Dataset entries
::::::::
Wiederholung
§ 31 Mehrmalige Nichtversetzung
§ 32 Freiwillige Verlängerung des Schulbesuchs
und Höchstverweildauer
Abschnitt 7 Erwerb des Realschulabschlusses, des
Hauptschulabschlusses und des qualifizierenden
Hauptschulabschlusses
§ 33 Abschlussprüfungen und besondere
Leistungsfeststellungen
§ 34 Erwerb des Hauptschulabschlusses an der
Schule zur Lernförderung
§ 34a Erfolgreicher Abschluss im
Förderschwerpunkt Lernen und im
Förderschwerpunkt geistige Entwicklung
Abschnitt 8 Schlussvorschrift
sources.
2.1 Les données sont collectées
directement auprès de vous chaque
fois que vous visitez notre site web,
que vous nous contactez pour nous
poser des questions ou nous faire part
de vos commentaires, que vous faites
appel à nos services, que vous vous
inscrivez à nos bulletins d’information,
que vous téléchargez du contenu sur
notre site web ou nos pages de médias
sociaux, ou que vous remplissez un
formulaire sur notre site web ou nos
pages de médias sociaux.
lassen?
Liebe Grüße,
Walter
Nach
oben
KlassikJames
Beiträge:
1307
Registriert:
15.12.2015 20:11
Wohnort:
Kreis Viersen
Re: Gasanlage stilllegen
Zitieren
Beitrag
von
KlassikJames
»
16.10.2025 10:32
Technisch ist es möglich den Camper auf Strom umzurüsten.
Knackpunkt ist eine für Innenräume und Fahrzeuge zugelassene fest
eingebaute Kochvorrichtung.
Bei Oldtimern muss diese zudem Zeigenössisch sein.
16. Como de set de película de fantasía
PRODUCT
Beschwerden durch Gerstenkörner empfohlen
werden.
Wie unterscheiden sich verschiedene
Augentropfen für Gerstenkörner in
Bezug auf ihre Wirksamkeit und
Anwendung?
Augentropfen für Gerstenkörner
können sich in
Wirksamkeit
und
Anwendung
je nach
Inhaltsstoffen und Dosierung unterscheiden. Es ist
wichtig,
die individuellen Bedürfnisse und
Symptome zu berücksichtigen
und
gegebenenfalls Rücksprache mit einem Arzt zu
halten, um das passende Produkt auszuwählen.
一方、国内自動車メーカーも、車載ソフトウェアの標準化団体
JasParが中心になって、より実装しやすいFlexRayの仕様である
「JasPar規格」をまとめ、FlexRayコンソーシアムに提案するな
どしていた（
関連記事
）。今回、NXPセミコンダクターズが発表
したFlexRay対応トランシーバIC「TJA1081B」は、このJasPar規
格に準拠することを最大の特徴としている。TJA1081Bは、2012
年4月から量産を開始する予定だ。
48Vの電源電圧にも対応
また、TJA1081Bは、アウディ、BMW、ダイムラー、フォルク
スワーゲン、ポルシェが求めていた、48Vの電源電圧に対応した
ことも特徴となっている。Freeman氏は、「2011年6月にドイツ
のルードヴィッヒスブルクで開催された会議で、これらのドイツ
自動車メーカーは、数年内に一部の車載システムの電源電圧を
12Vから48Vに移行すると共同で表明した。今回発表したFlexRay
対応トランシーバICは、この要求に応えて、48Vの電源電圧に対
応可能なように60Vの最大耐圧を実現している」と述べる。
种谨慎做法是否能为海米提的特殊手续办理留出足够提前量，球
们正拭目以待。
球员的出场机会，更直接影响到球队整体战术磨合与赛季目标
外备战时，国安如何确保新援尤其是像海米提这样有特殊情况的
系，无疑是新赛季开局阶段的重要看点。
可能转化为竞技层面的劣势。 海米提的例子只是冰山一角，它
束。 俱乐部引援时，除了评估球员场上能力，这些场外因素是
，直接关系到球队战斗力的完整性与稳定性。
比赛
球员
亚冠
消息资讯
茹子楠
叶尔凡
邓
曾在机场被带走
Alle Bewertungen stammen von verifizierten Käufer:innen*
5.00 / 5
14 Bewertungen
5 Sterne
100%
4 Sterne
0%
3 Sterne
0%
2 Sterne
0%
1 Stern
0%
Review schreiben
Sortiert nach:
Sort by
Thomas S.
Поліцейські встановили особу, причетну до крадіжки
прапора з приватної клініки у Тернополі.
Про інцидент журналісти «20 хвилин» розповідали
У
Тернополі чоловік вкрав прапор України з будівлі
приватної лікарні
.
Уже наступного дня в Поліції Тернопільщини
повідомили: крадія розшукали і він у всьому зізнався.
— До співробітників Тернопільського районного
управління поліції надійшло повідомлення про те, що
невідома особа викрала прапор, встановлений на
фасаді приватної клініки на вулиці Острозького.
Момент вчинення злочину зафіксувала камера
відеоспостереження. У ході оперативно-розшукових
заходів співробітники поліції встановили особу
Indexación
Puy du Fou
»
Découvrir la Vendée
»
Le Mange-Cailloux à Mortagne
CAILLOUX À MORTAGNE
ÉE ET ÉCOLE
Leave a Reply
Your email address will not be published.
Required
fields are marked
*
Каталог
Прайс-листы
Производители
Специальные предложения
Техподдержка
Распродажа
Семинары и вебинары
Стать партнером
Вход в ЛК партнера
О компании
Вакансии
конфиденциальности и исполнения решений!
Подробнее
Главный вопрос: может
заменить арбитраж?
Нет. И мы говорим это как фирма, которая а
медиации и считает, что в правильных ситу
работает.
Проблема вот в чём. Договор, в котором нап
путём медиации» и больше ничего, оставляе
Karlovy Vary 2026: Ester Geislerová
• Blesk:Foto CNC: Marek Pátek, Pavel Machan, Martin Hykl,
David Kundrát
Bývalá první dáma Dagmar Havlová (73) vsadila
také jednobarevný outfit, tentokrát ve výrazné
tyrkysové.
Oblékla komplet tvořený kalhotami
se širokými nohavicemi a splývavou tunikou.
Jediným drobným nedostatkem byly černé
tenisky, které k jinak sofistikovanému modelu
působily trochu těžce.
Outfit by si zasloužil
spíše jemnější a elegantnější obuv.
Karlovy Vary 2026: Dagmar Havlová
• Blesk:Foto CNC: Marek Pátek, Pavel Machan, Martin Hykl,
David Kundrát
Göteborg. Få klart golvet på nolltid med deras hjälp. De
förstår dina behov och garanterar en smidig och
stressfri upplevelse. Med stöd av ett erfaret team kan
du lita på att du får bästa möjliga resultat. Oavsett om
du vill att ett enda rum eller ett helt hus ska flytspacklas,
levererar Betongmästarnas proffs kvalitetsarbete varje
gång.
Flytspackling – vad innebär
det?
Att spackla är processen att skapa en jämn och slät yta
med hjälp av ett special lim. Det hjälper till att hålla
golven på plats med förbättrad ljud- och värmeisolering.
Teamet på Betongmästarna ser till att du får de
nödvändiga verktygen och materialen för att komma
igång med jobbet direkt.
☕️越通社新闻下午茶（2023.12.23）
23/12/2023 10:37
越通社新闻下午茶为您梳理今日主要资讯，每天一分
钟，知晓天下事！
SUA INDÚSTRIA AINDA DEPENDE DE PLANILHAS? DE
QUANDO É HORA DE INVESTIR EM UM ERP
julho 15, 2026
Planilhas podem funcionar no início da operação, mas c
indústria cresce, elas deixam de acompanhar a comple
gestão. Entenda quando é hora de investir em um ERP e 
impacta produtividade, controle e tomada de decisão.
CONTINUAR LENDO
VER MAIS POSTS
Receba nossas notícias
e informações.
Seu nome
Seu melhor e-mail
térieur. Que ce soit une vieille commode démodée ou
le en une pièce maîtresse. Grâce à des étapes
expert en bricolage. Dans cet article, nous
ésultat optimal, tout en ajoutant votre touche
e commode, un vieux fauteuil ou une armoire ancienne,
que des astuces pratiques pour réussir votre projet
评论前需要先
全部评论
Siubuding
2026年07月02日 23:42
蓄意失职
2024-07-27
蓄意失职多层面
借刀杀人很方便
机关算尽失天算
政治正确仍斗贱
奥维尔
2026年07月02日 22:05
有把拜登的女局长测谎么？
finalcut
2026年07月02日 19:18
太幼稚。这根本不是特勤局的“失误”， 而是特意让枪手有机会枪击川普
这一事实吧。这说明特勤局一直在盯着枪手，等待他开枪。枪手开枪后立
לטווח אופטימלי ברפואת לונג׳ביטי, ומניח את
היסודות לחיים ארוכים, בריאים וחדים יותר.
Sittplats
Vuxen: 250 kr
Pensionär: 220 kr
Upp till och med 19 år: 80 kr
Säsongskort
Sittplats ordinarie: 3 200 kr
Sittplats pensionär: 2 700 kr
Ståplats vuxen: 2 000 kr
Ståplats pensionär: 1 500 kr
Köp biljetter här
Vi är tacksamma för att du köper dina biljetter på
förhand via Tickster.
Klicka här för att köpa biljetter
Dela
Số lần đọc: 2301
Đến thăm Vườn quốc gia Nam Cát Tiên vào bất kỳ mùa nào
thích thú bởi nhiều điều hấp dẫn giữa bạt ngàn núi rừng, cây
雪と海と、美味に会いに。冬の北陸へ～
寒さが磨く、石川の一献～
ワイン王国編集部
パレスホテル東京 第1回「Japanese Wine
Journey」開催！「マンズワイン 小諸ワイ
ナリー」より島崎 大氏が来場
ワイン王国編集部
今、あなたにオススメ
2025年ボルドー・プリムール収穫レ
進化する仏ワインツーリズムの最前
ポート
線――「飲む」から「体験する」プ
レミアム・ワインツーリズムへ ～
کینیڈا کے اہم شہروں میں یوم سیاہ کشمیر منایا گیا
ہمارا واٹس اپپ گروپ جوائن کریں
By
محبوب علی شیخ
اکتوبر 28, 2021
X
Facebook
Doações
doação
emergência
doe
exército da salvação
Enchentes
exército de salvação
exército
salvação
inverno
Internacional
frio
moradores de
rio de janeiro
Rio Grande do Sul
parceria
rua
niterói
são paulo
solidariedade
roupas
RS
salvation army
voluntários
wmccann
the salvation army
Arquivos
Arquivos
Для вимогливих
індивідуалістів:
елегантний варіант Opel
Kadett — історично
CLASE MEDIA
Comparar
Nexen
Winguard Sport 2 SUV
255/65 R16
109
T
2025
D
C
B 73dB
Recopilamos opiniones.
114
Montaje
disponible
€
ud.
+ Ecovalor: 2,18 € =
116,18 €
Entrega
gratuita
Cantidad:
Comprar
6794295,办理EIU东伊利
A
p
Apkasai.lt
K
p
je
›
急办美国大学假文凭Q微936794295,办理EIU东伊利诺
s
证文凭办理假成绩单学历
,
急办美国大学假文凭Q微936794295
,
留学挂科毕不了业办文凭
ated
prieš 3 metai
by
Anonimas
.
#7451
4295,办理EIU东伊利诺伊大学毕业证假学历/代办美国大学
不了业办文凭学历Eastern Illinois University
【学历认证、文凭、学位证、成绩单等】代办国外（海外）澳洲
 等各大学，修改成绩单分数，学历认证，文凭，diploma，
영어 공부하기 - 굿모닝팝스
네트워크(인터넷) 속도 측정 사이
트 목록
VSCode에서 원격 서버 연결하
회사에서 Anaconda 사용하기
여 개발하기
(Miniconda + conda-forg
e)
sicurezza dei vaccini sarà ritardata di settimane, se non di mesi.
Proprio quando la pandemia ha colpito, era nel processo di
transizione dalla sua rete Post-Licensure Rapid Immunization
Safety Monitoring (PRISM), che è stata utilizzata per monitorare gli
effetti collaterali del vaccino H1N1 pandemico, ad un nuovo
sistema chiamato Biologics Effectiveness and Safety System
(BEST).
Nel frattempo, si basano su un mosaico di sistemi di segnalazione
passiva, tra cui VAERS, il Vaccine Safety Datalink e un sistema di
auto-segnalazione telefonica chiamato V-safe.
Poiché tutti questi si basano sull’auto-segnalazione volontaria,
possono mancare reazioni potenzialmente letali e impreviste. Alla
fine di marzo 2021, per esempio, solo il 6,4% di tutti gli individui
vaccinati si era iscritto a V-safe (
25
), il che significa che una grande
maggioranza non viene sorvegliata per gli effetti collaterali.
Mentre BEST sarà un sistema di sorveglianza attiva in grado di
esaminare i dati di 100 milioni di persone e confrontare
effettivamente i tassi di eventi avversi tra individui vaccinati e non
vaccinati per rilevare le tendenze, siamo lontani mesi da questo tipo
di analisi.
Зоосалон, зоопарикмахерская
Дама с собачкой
::::::::
§ **Required action**: Reproduce verbatim every line from the beginning of the entries through the line containing "inscrivez à nos", including that line.

§ **Answer area**:
Wiederholung
§ 31 Mehrmalige Nichtversetzung
§ 32 Freiwillige Verlängerung des Schulbesuchs
und Höchstverweildauer
Abschnitt 7 Erwerb des Realschulabschlusses, des
Hauptschulabschlusses und des qualifizierenden
Hauptschulabschlusses
§ 33 Abschlussprüfungen und besondere
Leistungsfeststellungen
§ 34 Erwerb des Hauptschulabschlusses an der
Schule zur Lernförderung
§ 34a Erfolgreicher Abschluss im
Förderschwerpunkt Lernen und im
Förderschwerpunkt geistige Entwicklung
Abschnitt 8 Schlussvorschrift
sources.
2.1 Les données sont collectées
directement auprès de vous chaque
fois que vous visitez notre site web,
que vous nous contactez pour nous
poser des questions ou nous faire part
de vos commentaires, que vous faites
appel à nos services, que vous vous
inscrivez à nos bulletins d’information,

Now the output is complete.